Notice anything wrong? Obviously, no one mentioned that over 10% of the country uses Firefox, including what might be a disproportionate number of the users who might use a download service like this. Of course, we are talking about Wal-Mart customers…

I sure hope that someone loses their job over this – this is sloppy and a REALLY poor example of what happens when you don’t do proper QA (or use qualified designers). I could go to town on the code itself, but could I really do worse than what they already show here?


4 Responses to “Why You Don’t Skimp on QA

  • hahaha…idiots. I’ll have to open it up in Opera and Safari on da Mac and see how bad it looks there!

  • I tested with Opera, and it actually works. It’s just Firefox that is chocking on all of that IE-specific .jsp goodness.

  • Wow, usually things don’t break *that* catastrophically across browsers. I’m actually impressed with their incompetence.
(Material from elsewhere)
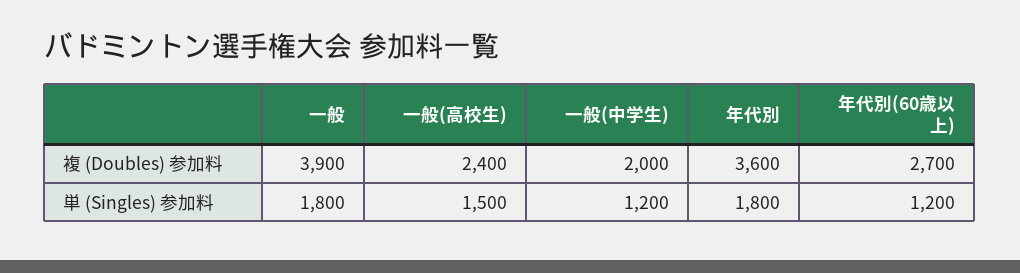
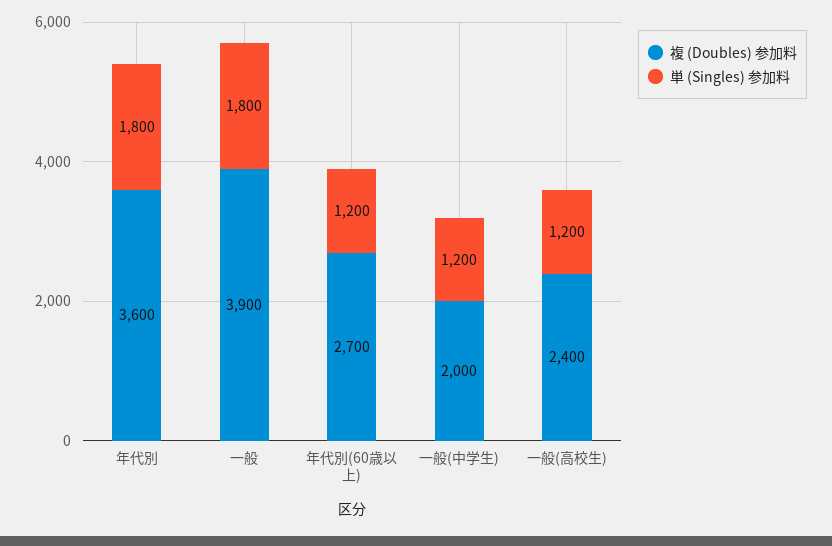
単 (Singles) 参加料, 一般(高校生): 1500 -> 1200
    Unfortunately, the reality is that a large number of Web designers/developers only test on IE — including a coworker of mine. He has started testing on Firefox now, but he really has no idea how to implement things in a cross-browser/platform way. I use Firefox as my primary browser, and you can bet my code gets tested on everything I have access to — but my programming experience has all been with that in mind. It’s almost a cultural thing.

    I like the way you call Firefox “modern,” meaning IE must be … well, something else.
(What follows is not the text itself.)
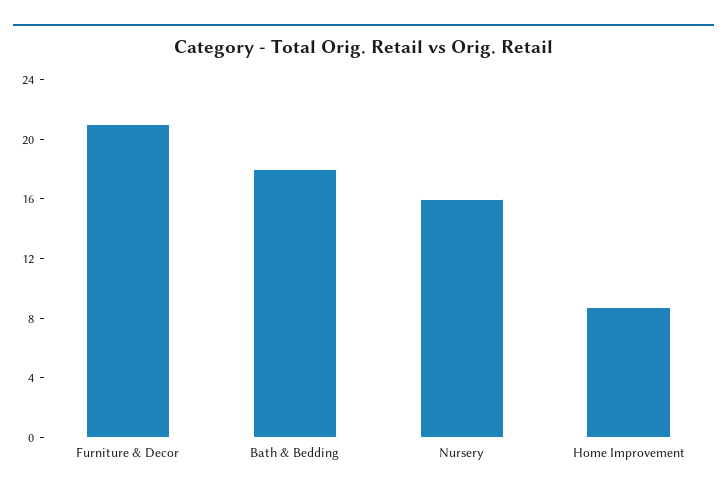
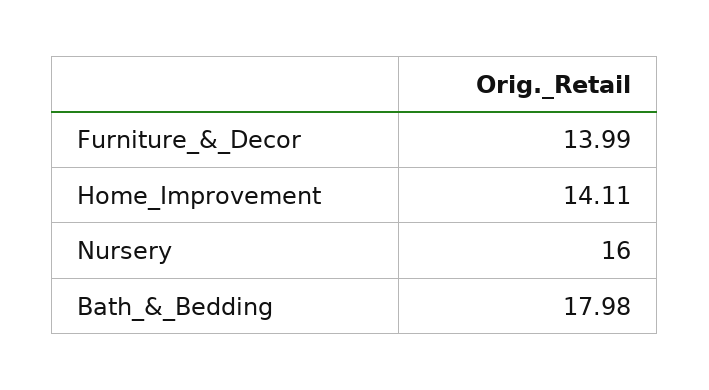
Furniture & Decor: 21 -> 13.99
Home Improvement: 9 -> 14.11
  • Michael – the ‘modern’ thing is something I picked up from other usability zealots, usually as a way to differentiate from IE5.x and 6.

    As for cross-testing, I’ve found that BrowserCam offers a great service to see how your sites work in other browsers, although it can be kind of expensive for the freelancer ($40/month), especially if you aren’t doing a lot of new sites.

    As for the Wal-Mart thing, I too was amazed at how bad it broke, particularly when it worked fairly well in Opera.